Why is Yoga Important for NHS Staff?

It has been well-documented that NHS staff, the UK’s largest work force, are experiencing increasing levels of stress, musculoskeletal problems and mental health issues that are negatively affecting their overall health.

  • Just over a quarter (26%) don’t take a break while at work. (Guardian survey).
  • 96% of NHS staff work beyond their contracted hours, doing an average of five extra hours per week.
  • Absenteeism costs the NHS £2.4bn per year.
  • Mental health and musculoskeletal problems are the two biggest causes of sickness absence across the NHS.
  • The amount of ‘stress leave’ recorded by the NHS has risen by 37 per cent in three years. (Freedom of Data).

The inclusion of yoga is an important and tangible solution that can help address these statistics, while improving the lives and wellbeing of hard pressed staff.  Copious research expresses yoga’s efficacy in reducing lower back pain, depression, and metabolic disorders-all of which are chief health problems facing NHS staff.  Yoga practice is also associated with greater efficiency at work, improved energy levels, and greater compassion towards patients; all of which are vital to delivering high level care.
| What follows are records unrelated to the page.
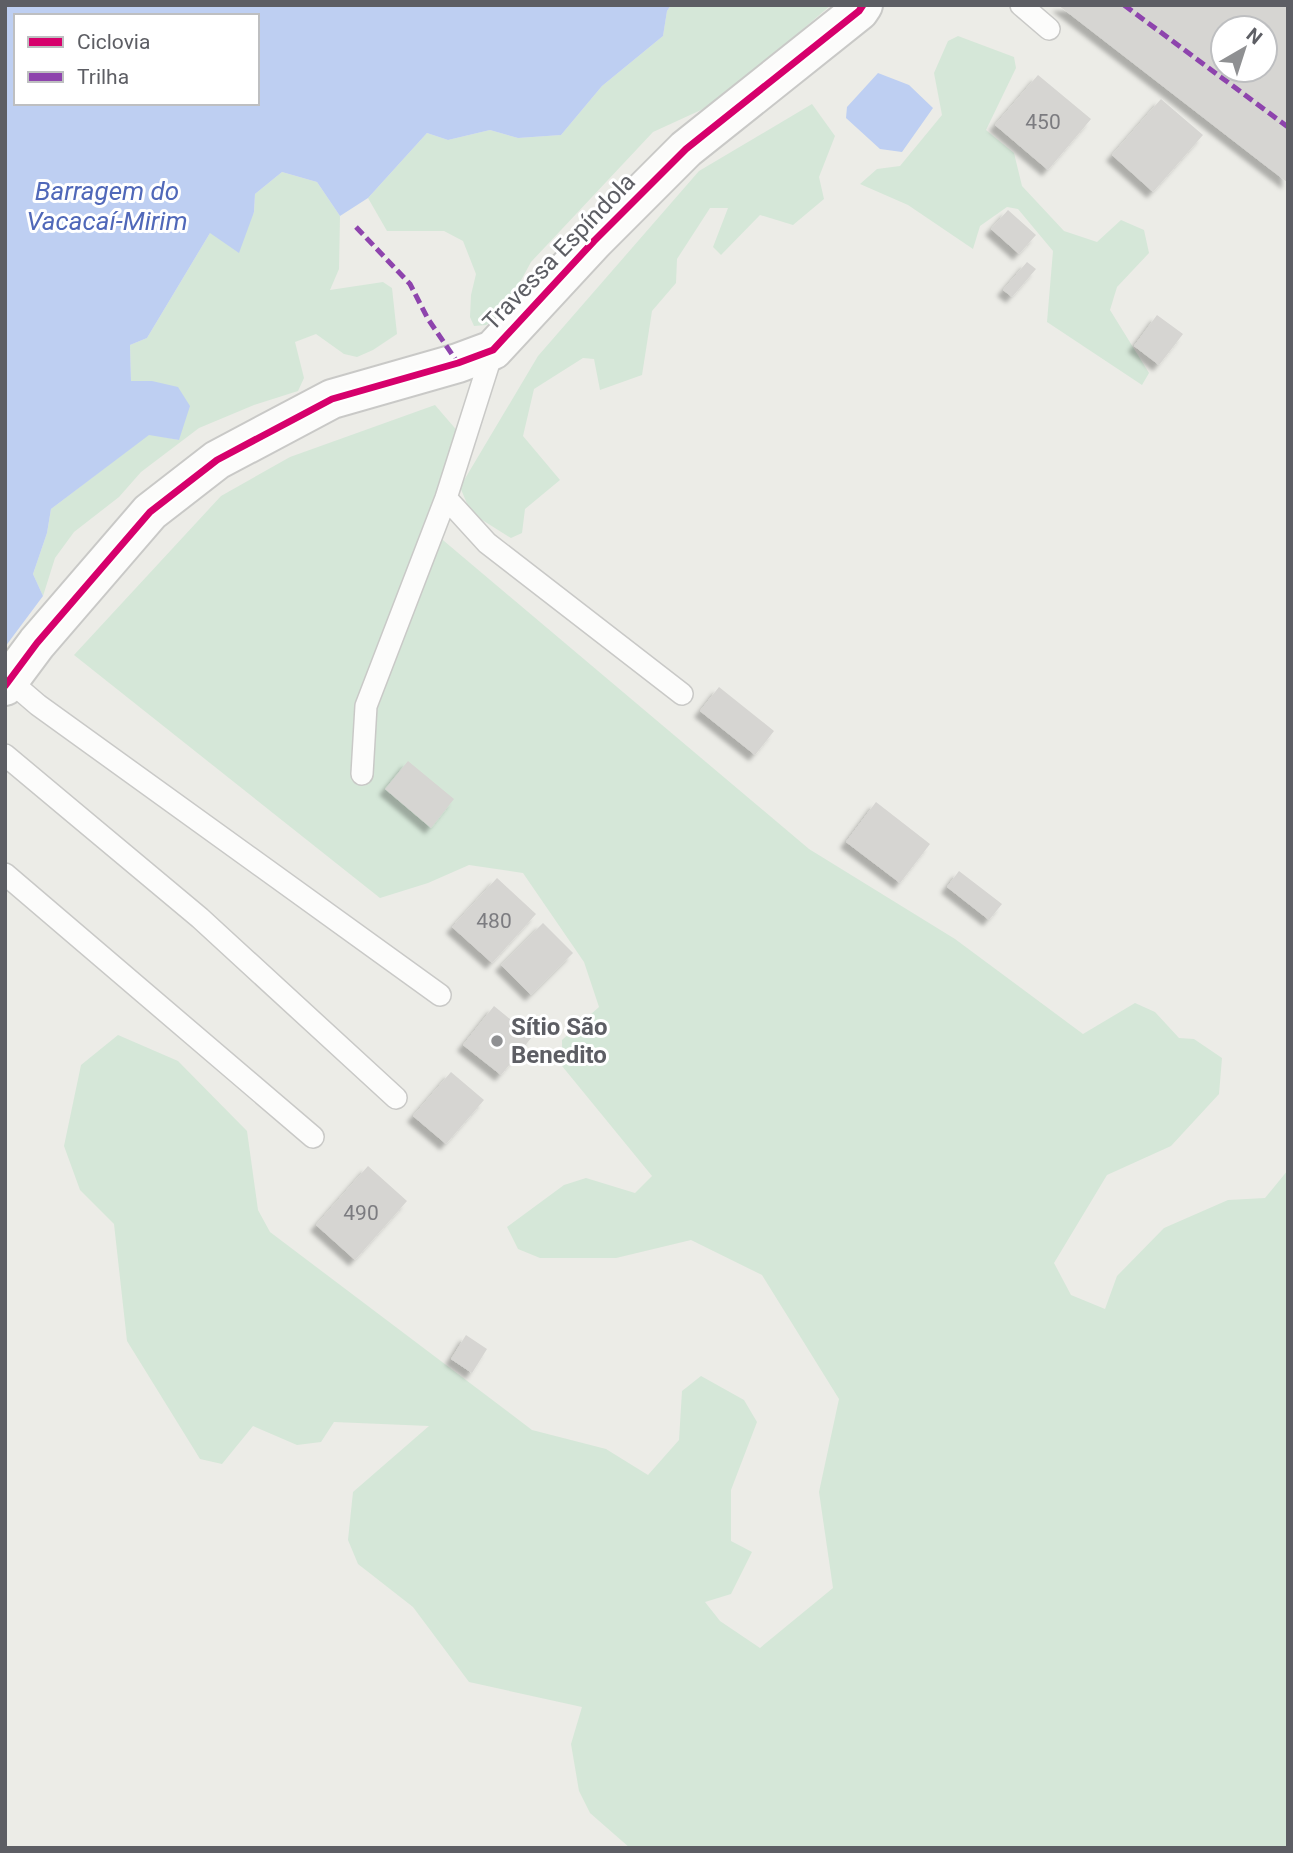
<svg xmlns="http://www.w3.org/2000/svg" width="1293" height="1853" font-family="Roboto,sans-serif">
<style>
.green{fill:#d5e7d8}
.water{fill:#becff2;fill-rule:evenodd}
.building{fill:#d6d5d2;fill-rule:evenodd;filter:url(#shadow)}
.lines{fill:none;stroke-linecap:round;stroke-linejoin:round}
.service-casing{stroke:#c9c9c7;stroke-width:24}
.minor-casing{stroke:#c9c9c7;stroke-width:42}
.service{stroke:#fcfcfb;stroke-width:21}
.minor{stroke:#fcfcfb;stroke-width:38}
.quiet{stroke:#8e44ad;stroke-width:5;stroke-dasharray:10 5;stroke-linecap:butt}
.cycleway-casing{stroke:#fff;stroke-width:11}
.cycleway{stroke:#d6006c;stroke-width:7}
.poi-dot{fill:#8f9092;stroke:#fff;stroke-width:2.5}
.labels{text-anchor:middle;stroke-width:6;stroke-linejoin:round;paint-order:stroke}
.number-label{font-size:21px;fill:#7c7c80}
.street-label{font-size:24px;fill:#5d5e64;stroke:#fff}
.poi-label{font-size:24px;font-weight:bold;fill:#5d5e64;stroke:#fff;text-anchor:start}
.water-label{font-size:26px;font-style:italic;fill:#5068b9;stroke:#fff}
</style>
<defs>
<filter id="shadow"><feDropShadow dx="-6" dy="6" stdDeviation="2" flood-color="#0004"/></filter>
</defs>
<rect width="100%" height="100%" fill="#ecece7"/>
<path class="green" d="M671,5H831L740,83L701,110L653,132L531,262L501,317L486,325L474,326L470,317L471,295L476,274L463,241L444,231H387L368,198L427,133L448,140L490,130L518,138L561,135L602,86L663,36L667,11Z
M958,36L1014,57L1016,68L986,130L1014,153L1022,186L1064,231L1097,242L1121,220L1144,230L1149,253L1117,287L1110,310L1149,373L1142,385L1047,322L1053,251L1018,209L1007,207L980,226L973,249L908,205L860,184L877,169L900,166L942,115L934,73L948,41Z
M812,104L835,136L819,177L824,199L793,225L760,215L721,255L713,247L728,208H710L677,259L676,283L652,311L642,375L600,390L594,359L583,358L534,389L523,436L560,480L525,509L522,533L511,538L471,513L460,487L538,356L699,171Z
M282,172L317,182L340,216L339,269L330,290L383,282L392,288L397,334L373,350L357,357L344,354L316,334L295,342L304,378L298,391L254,405L199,428L141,472L119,497L74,532L55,558L43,596L33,574L47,533L51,509L149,434L179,440L152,381H131L130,345L147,338L210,233L254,213L255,194Z
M435,405L466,441L431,530L809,849L955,939L1083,1034L1135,1003L1155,1012L1179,1038L1194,1039L1222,1058L1219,1094L1171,1146L1107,1175L1054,1263L1071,1295L1105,1309L1117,1276L1164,1228L1228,1200L1265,1198L1288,1170V1848H630L590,1813L579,1791L571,1744L582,1707L469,1682L413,1607L358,1564L348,1540L353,1492L429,1426L334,1422L321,1442L297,1445L253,1426L222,1464L200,1459L127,1341L114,1224L80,1190L64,1146L81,1065L118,1035L178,1061L247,1131L258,1210L270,1232L532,1430L606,1449L648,1475L679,1440L682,1391L701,1376L744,1400L757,1422L731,1490V1541L752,1552L731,1594L705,1602L720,1621L760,1648L833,1588L819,1492L839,1399L762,1275L691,1240L616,1258H540L518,1249L507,1227L564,1185L586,1178L635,1193L652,1176L562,1066V1040L599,1007L584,962L523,873L469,865L428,883L380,898L74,655L221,496L290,457Z"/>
<path class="water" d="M5,5H671L667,11L663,36L602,86L561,135L518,138L490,130L448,140L427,133L368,198L340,216L317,182L282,172L255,194L254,212L239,253L210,233L147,338L130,345L131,381H152L178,387L190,406L179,440L149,435L51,509L47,533L33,574L43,596L5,647ZM16,16H257V103H16Z
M878,73L909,85L933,108L902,152L880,149L846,118L847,107Z"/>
<path class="building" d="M1058,5H1288V183ZM1223,28H1265V70H1223Z
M1038,75L1091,119L1048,170L995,125Z
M1161,99L1203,135L1153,192L1112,155Z
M1008,210L1036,235L1019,254L991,229Z
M1027,262L1036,269L1012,297L1003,290Z
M1157,315L1183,334L1159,365L1134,346Z
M719,687L774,731L755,755L700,711Z
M408,761L454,799L431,828L385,789Z
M876,802L930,844L900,883L846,842Z
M959,871L1002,904L989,920L947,887Z
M497,878L536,914L492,963L452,927Z
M543,923L573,953L531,995L501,965Z
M494,1006L532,1037L501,1075L463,1045Z
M451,1072L484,1100L446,1144L413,1116Z
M368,1166L407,1201L355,1260L316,1225Z
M466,1335L487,1349L472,1373L451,1359Z"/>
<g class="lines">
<defs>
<path id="service" d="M1021,5L1049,29
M446,498L487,543L682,694
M10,681L38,705L440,995
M5,755L200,918L396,1098
M362,774L366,706L446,498L493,350
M5,874L313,1137"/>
<path id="minor" d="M5,686L37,643L150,512L217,460L332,399L458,363L493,350L594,241L686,149L859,11L863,5"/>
</defs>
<use href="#service" class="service-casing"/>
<use href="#minor" class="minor-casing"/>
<use href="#service" class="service"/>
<use href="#minor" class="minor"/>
<path class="quiet" d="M1124,5L1288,127
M356,227L410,284L428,319L458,363"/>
<defs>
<path id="cycleway" d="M5,686L37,643L150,512L217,460L332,399L458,363L493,350L594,241L686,149L859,11L863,5"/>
</defs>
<use href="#cycleway" class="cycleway-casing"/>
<use href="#cycleway" class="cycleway"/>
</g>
<circle class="poi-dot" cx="497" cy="1041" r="7"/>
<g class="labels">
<g class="number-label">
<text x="1043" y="129">450</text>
<text x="494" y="928">480</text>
<text x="361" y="1220">490</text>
</g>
<g class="street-label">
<text transform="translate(559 252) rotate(-46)" y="8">Travessa Espíndola</text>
</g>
<g class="poi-label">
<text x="511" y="1035">Sítio São<tspan x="511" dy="28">Benedito</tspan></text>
</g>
<g class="water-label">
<text x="107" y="200">Barragem do<tspan x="107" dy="30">Vacacaí-Mirim</tspan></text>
</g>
</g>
<rect width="1293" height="1853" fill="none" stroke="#5d5e64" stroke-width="14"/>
<rect x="14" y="14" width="245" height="91" fill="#ffffff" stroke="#bebfc1" stroke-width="2"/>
<rect x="28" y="37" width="35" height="10" fill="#d6006c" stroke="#bebfc1" stroke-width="2"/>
<text x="77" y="49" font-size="21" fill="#5d5e64">Ciclovia</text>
<rect x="28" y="72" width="35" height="10" fill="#8e44ad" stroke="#bebfc1" stroke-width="2"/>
<text x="77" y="84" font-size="21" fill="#5d5e64">Trilha</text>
<g transform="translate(1244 49) rotate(39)"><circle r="33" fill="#ffffff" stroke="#bebfc1" stroke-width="2"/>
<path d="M0-5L12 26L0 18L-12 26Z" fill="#8f9092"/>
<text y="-10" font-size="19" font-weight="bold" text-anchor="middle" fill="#5d5e64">N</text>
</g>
</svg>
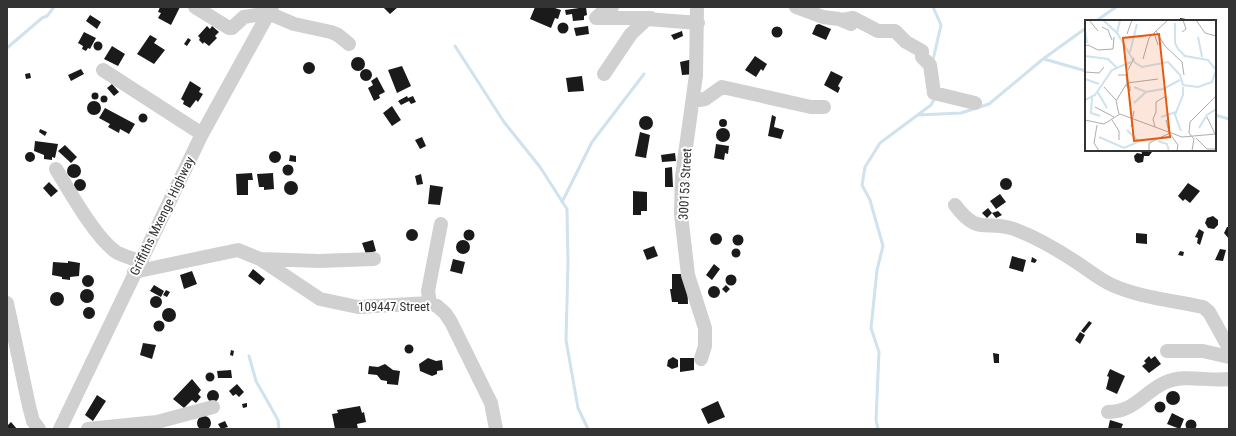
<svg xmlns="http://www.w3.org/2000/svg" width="1236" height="436" font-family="'Roboto Condensed',sans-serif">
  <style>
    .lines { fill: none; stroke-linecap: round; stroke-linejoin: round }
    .stream { stroke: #cfe2ee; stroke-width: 3 }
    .building { fill: #1a1a1a }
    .minor { stroke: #d0d0d0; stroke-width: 14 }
    .labels { text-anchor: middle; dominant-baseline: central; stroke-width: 4; stroke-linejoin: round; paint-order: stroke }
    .street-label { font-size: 13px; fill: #333; stroke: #fff }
    .inset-river { fill: none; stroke: #cfe2ee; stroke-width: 2 }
    .inset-road { fill: none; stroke: #adadad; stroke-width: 1 }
    .view { fill: #e8590c; fill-opacity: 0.15; stroke: #e8590c; stroke-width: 2 }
    .inset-edge { fill: none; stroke: #333; stroke-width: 2 }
  </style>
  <rect width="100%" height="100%" fill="#fff"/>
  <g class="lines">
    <path class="stream" d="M1096,21L1116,7
      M455,46L504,122L540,167L567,209L568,263L566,340L578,408L588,429
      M7,48L42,18L47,16L54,7
      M1044,59L1086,71
      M933,60L941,25L933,7
      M918,115L961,113L989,104L1043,59L1086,28
      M1215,115L1229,119
      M562,202L592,142L644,74
      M249,356L256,381L278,420L279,429
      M878,429L876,420L879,352L871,328L877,270L883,246L870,200L862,185L865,167L880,143L931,105L935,98"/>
  </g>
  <path class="building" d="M160,7H180L171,25L158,18L161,13L158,12Z
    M383,7H398L390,14Z
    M535,7H552L561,10L558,19L555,18L551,28L530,19Z
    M586,7L587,15L584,16V20L573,21L572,14L566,15L565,10Z
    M90,15L101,22L97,29L86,21Z
    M1180,18L1186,19V21H1180Z
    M557.5 28a5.5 5.5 0 1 1 11 0a5.5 5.5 0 1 1-11 0Z
    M819,24L831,29L826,40L812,34L816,25Z
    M207,26L210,29L212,26L219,32L215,36L217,38L209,46L204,42L203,44L199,40L200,38L198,36Z
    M588,26L589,34L576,36L574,28Z
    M771.5 32a5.5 5.5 0 1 1 11 0a5.5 5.5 0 1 1-11 0Z
    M682,31L683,36L674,40L671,35Z
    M84,32L96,38L90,49L88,48L86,51L82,49L83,46L78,43Z
    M150,35L157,39L154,43L165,50L154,64L137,54Z
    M188,38L191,40L187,46L184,44Z
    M93.5 46a4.5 4.5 0 1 1 9 0a4.5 4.5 0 1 1-9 0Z
    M112,46L125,54L118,66L104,59Z
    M755,56L767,64L763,71L761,69L756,77L745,70Z
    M351 64a7 7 0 1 1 14 0a7 7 0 1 1-14 0Z
    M693,59L696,74L682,75L680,62Z
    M303 68a6 6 0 1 1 12 0a6 6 0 1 1-12 0Z
    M402,66L411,86L397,93L388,70Z
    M81,69L84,74L71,81L68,75Z
    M360 75a6 6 0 1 1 12 0a6 6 0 1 1-12 0Z
    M831,71L843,77L838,86L840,88L838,93L824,85Z
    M30,73L31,78L26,79L25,74Z
    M582,76L584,91L568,92L566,78Z
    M377,77L385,92L379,95L380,98L374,101L368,88L373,85L371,81Z
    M190,81L201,88L199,92L203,94L198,102L196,100L190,108L183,104L184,101L181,99Z
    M112,84L119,92L114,96L107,88Z
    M91.5 96a3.5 3.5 0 1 1 7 0a3.5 3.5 0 1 1-7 0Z
    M100.5 99a3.5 3.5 0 1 1 7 0a3.5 3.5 0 1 1-7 0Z
    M407,96L408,98L413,96L416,102L411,104L409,101L401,105L398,101Z
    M87 108a7 7 0 1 1 14 0a7 7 0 1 1-14 0Z
    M392,106L401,120L392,126L383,113Z
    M105,108L135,124L129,134L120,129L119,133L108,127L110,124L99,118Z
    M138.5 118a4.5 4.5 0 1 1 9 0a4.5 4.5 0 1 1-9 0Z
    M772,115L776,117L774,127L784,130L781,139L768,136Z
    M639 123a7 7 0 1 1 14 0a7 7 0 1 1-14 0Z
    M719 123a4 4 0 1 1 8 0a4 4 0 1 1-8 0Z
    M716 135a7 7 0 1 1 14 0a7 7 0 1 1-14 0Z
    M40,129L47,132L45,136L39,132Z
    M640,132L650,135L646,158L635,156Z
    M422,137L426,146L420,149L415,140Z
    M35,141L58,144L55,158L52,157V160L44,159V155L34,151Z
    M716,144L729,146L728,154L725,153L724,160L714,158Z
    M65,145L77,157L71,163L58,151Z
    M1141,150H1152V152L1149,156H1144L1143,162L1138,163L1135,161L1134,156L1137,153L1142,154Z
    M269 157a6 6 0 1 1 12 0a6 6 0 1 1-12 0Z
    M25 157a5 5 0 1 1 10 0a5 5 0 1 1-10 0Z
    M675,153L676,161L662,162L661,155Z
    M290,155L296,156V162L289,161Z
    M282.5 170a5.5 5.5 0 1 1 11 0a5.5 5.5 0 1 1-11 0Z
    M67 171a7 7 0 1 1 14 0a7 7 0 1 1-14 0Z
    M672,167L673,187H665V168Z
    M252,173L253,180H248V195H237L236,174Z
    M273,173L274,189L264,190V187H259L257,174Z
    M421,174L423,184L417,185L415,176Z
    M1000 184a6 6 0 1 1 12 0a6 6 0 1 1-12 0Z
    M74 185a6 6 0 1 1 12 0a6 6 0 1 1-12 0Z
    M284 188a7 7 0 1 1 14 0a7 7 0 1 1-14 0Z
    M49,182L58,191L51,197L43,188Z
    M1188,183L1200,191L1190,203L1185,199L1183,201L1178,196Z
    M430,185L443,187L440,205L428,204Z
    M633,191L647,192V211H641V215H633Z
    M1000,194L1006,202L996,209L990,201Z
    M988,208L992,213L998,211L1002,215L996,218L992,213L987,218L982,213Z
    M1213,216L1218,220V225L1214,229L1208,228L1205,223L1207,218Z
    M1227,227H1229V239L1224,233Z
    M1199,229L1204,232L1200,245L1197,243L1198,238L1195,237Z
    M406 235a6 6 0 1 1 12 0a6 6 0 1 1-12 0Z
    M463.5 235a5.5 5.5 0 1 1 11 0a5.5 5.5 0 1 1-11 0Z
    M710 239a6 6 0 1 1 12 0a6 6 0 1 1-12 0Z
    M1136,233L1147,234V244L1136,243Z
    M732.5 240a5.5 5.5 0 1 1 11 0a5.5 5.5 0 1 1-11 0Z
    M373,240L376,251L366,254L362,243Z
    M456 247a7 7 0 1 1 14 0a7 7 0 1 1-14 0Z
    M654,246L658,256L647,260L643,250Z
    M731.5 253a4.5 4.5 0 1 1 9 0a4.5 4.5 0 1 1-9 0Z
    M1220,249L1226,250L1223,261L1215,260Z
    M1180,251L1184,252L1183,256L1178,255Z
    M1012,256L1026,260L1023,272L1009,268Z
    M1032,257L1037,260L1035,263L1031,262Z
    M453,259L465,262L462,274L450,271Z
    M68,261L80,263L79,276L70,277V280L62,279V277L52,275L53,262L68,263Z
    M714,264L720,269L712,280L706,275Z
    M253,269L265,279L260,285L248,276Z
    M192,271L197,284L184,289L180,275Z
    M672,274H683L687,279L688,304H678V302H672L670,289H672Z
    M82 281a6 6 0 1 1 12 0a6 6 0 1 1-12 0Z
    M725.5 280a5.5 5.5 0 1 1 11 0a5.5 5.5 0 1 1-11 0Z
    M154,285L164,291L161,297L150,291Z
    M726,285L730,289L726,293L722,289Z
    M708 292a6 6 0 1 1 12 0a6 6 0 1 1-12 0Z
    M80 296a7 7 0 1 1 14 0a7 7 0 1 1-14 0Z
    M166,290L170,292L167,297L163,295Z
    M50 299a7 7 0 1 1 14 0a7 7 0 1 1-14 0Z
    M150 302a6 6 0 1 1 12 0a6 6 0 1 1-12 0Z
    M83 313a6 6 0 1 1 12 0a6 6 0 1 1-12 0Z
    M162 315a7 7 0 1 1 14 0a7 7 0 1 1-14 0Z
    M153.5 326a5.5 5.5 0 1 1 11 0a5.5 5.5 0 1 1-11 0Z
    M1089,321L1092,323L1084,333L1081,331Z
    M1080,332L1085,335L1080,344L1075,340Z
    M143,343L156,345L152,359L140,355Z
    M404.5 349a4.5 4.5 0 1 1 9 0a4.5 4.5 0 1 1-9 0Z
    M231,350L234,351L233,356L230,355Z
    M993,353L999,354V363H994Z
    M1149,356L1151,359L1155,356L1161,364L1149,373L1142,366L1146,363L1144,361Z
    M673,357L678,360V367L672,369L667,366L668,360Z
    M428,358L436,361L442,360L443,370L437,371V374L432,376L420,371L419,364Z
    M680,358H694V370L680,372Z
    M385,364L393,370L400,371L398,385L387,384V381L381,380L377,375L368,374L369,366L378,367Z
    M1110,369L1125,376L1117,394L1106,389L1109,377L1107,376Z
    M231,370L232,378H218L217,371Z
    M205.5 377a4.5 4.5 0 1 1 9 0a4.5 4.5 0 1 1-9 0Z
    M192,379L201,390L198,394L201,397L196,403L192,400L184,408L173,399Z
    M237,384L244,392L239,397L236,394L233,396L229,391Z
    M207 396a6 6 0 1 1 12 0a6 6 0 1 1-12 0Z
    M1166 398a7 7 0 1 1 14 0a7 7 0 1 1-14 0Z
    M97,395L106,401L93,421L85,415Z
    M718,401L725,417L708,424L701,409Z
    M1154.5 407a5.5 5.5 0 1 1 11 0a5.5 5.5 0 1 1-11 0Z
    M247,403V407L243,408L242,404Z
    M360,406L362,413L364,412L366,422L357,424L358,429H335L332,414L338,413L337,410Z
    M1172,413L1184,419L1180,429L1167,424Z
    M197 423a7 7 0 1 1 14 0a7 7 0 1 1-14 0Z
    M1185.5 425a5.5 5.5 0 1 1 11 0a5.5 5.5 0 1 1-11 0Z
    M1110,420L1123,424L1121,429H1108Z
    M225,421L228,427L221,429L218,424Z
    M11,422L17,429H7V426Z"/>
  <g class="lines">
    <path class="minor" d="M195,7L229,28H232L244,17L268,13L294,24L331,32L338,35L349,44
      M612,7L607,8L596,18H651
      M697,7L696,75L682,176L681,214L688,275L705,328V346L701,359
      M796,7L823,17L839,19L851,24
      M842,20L853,18L878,31H895L906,42L922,51V57L930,65L934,93L975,103
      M103,70L202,134
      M604,74L631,34L647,19L698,23
      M693,101L705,99L722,87L811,107H824
      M56,169C70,192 95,237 116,252C123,256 132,258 139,261
      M955,205C979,237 985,219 1014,229C1033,236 1058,250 1076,262C1087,269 1099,279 1112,285C1141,298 1172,300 1203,307L1209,312L1229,348
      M261,259L319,261L374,259
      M134,272L238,250L260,259L320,299L358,307L430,303L437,306L445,313L451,322L491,403L496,429
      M7,303L29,406L33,421L39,429
      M430,303L428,291L441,224
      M1167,351H1203L1229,357
      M1108,412C1134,412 1143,393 1164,383C1185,373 1207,382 1229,379
      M60,429L202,134L272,7
      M88,429L157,422L213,407"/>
  </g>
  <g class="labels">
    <g class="street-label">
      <text transform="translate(685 184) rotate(-87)">300153 Street</text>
      <text transform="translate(162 216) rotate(-64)">Griffiths Mxenge Highway</text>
      <text x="394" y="306">109447 Street</text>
    </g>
  </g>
  <g transform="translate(1085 20)">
    <rect width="131" height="131" fill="#fff"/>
    <path class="inset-river" d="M18,0L32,13L50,43M90,3V23L93,29L100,36L123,40L131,50M0,10L2,23M32,13L35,0M113,17L117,37M45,32L52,4M0,36L23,39L32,48M49,42L57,47L83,42L95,55L98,65L113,67L127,62L131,50M0,59L14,64M49,67L61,72M12,71L22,88M7,77L6,93L15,96M0,80L10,75L27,50L46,42M49,83L61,72L78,69L95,60M76,97L91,92M114,108L122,95L131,89M42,110L53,121M96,111L90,95L98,75V67M14,117L39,128L55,121L68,120M73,121L82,124L84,131"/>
    <path class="inset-road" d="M4,0L13,11M83,0L71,11L80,26L97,42L99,55M111,0L120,13L131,16M17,7L23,10L27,20M97,12L101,9L98,0M69,13L73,25M42,14L47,0M0,26L3,25L13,30L28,29L29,17M58,39L64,18L71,11M43,50L49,38M0,52L14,53L19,47M33,55H41L42,63M41,65L45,71V66M19,67L31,80M10,87L29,97M34,94L31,81L42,63L73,59M122,97L130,114M0,100L19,104L35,94L97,117L131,114M27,100L34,111V120M81,100L84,112M0,104V117M12,105L9,123L14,131M46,107L49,91M70,107L68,99L71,92V82L81,76M86,115L93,125L92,131M108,118L104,113L105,102L130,77M111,118L122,129H131M64,131V123L85,113M107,131L109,118"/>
    <path class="view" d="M74,14L85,117L49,121L38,18Z"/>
    <rect width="131" height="131" class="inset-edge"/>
  </g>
  <rect width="1236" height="436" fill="none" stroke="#333333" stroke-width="16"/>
</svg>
How yoga can help patients

In England over 15.4 million people suffer from long-term chronic conditions and they use a significant proportion of health care services. They account for:

  • 50% of all GP appointments.
  • 70% of days spent in hospital beds
  • 70% of hospital and primary care budgets in England are absorbed through the treatment of chronic disease.

While the strain this puts upon the NHS is an important concern, these chronic conditions undoubtedly have a severe impact on the quality of life for a significant proportion of the country, and it needn’t be like this.

There is a wealth of research that reveals the effect of yoga on these conditions, reducing and sometimes even curing an array of chronic complaints.  Common findings include genuine physiological effects such as lowering blood pressure in hypertension, reducing resting glucose levels in diabetes, and increasing certain neurochemicals, which are targeted by anti-depressant and anti-anxiety medication.

Over recent years it’s become clear that yoga is incredibly good for us and we stand on the verge of a truly groundbreaking moment. Through our collective energy, dedication and passion, and with your support, we can help the NHS, its staff and the people of this country to live fuller, happier and healthier lives by bringing yoga into the health care system.